Mumbai, 08 Oct 2020 17:30 IST
Ram Kapoor delivers an incredible performance as a mysterious kidnapper.
The first season of the web-series Abhay (2019) saw the titular character, played by Kunal Kemmu, solve difficult criminal cases with the power of his mind even as he dealt with issues in his personal life. In the second season, Abhay’s personal life gets hardly a glance as the focus is squarely on the cases he has to solve.
The story takes a jump of six months. Abhay is still superintendent of police in charge of the special task force (STF) in Lucknow. His son has moved to another city for his education. Abhay is in a live-in relationship with TV journalist Sonam Khanna (Asha Negi). When he resumes work after a break, he is faced with the case of a common man Harsh (Chunky Pandey) who murders young boys so that he can literally chew their brains.
The STF is then faced with the case of another murderer Saloni (Bidita Bag) who achieves sexual release watching men die agonizing deaths.

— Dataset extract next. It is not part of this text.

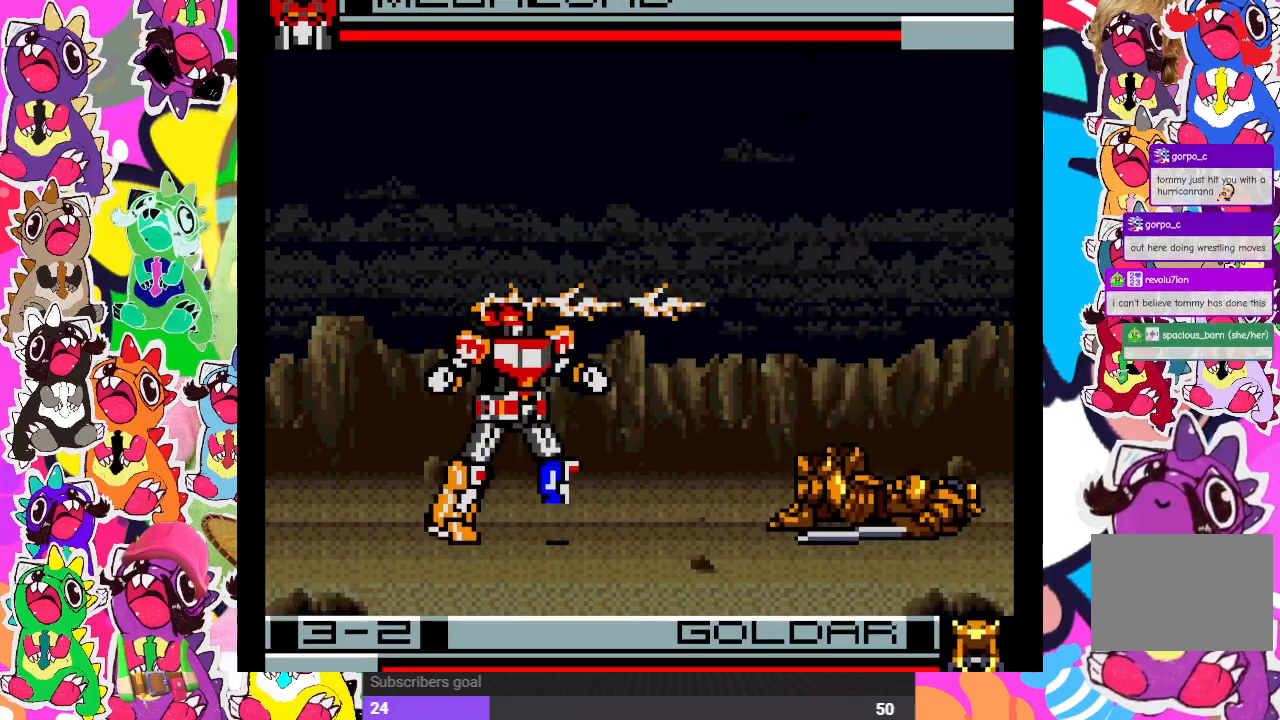
{"buttons": ["DPAD_UP", "DPAD_RIGHT"], "left_stick": "center", "right_stick": "center", "events": [[17, "SQUARE", "down"], [117, "SQUARE", "up"], [400, "DPAD_LEFT", "up"], [433, "DPAD_RIGHT", "down"], [483, "DPAD_UP", "down"]]}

But Abhay’s real test arrives when a man (Ram Kapoor) hijacks a school bus and abducts the children in it.
In an unusual step, the kidnapper gets himself arrested but refuses to divulge his name or share any information despite undergoing brutal treatment at the hands of the police. The man only wishes to speak with Abhay, whom he says he admires. He presents Abhay the challenge of finishing one criminal after another in exchange for a few of the kids each time. What is he up to?
Another difference in this season of the web-series is the character of Abhay itself. It might sound crazy to play with the nature of your central character in the very next season of a show, but the makers have taken that risk.

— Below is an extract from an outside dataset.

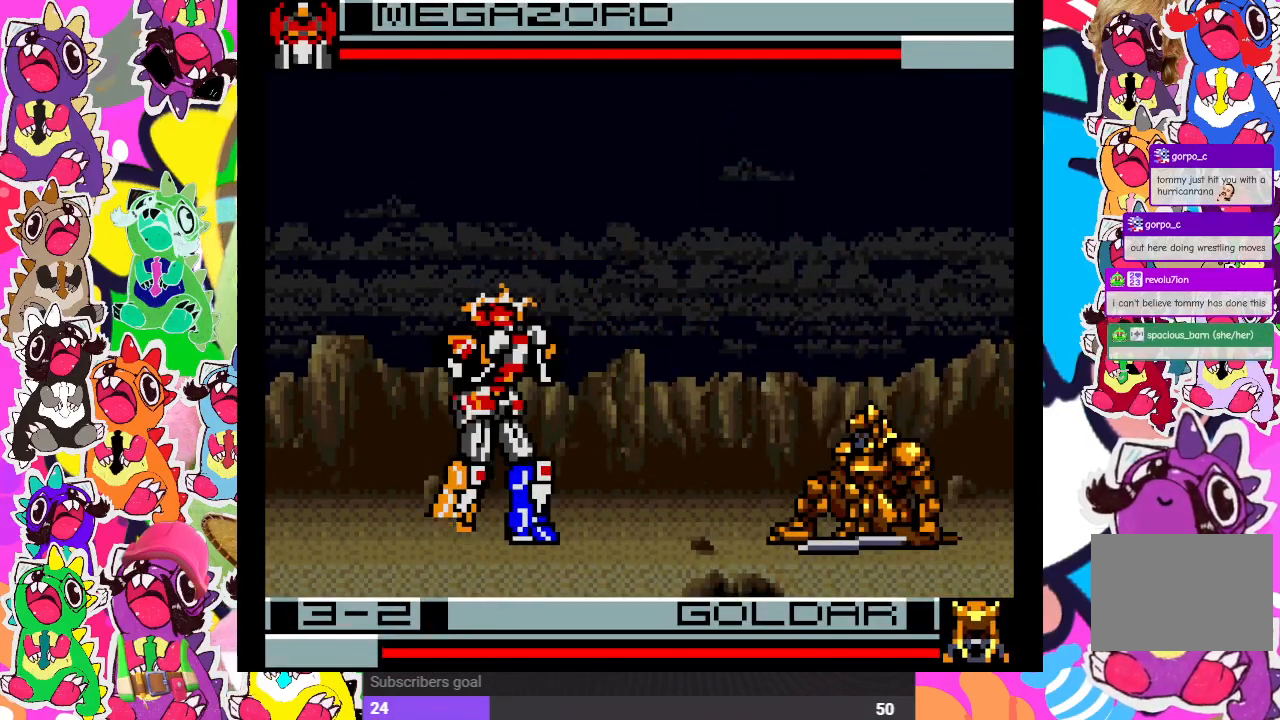
{"buttons": ["DPAD_UP", "DPAD_RIGHT"], "left_stick": "center", "right_stick": "center", "events": []}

The outcome is not great. It does seem a strange idea to denude your principal character of all emotion and almost any reaction. This results in Kemmu having to go about his tasks in a robotic manner. It is only the actor’s body language that keeps you invested in Abhay.
Abhay (Season 2) also suffers from structural problems. The main plot is about the abductor and how he forces the STF to dance to his tune in return for the lives of the children. So the idea behind including the stories of Harsh and Saloni remains unclear. If they were meant to establish the working style of the STF, that was already done in the first season. If the makers still thought it important, one episode could have done the trick.
The show does have few things going for it though. The thrilling background score and the creative camerawork keep you glued to your screen. But the biggest plus is the performances.
Ram Kapoor delivers an incredible performance as the unnamed villain. While he certainly looks menacing, he also makes you laugh from time to time with his biting sarcasm. And, of course, he keeps the mystery surrounding the character alive. Kapoor had never played such a villain before and we now wonder why no one thought to cast him.
Nidhi Singh, as the cop Khushboo, and Asha Negi chip in with fine performances. Chunky Pandey is there in just one episode but he is unforgettable as he brings alive the challenging character of a psychotic cannibal. Similarly, the other negative characters played by Indraneil Sengupta, Bidita Bag, Raghav Juyal and Asheema Vardaan are also memorable despite their limited screen time.
In short, it is the performances that save the day for Abhay (Season 2). We can only hope that the makers ensure that the third season, of which they drop a hint at the end, is high on content as well.
Abhay (Season 2) is now available on the Zee5 streaming platform.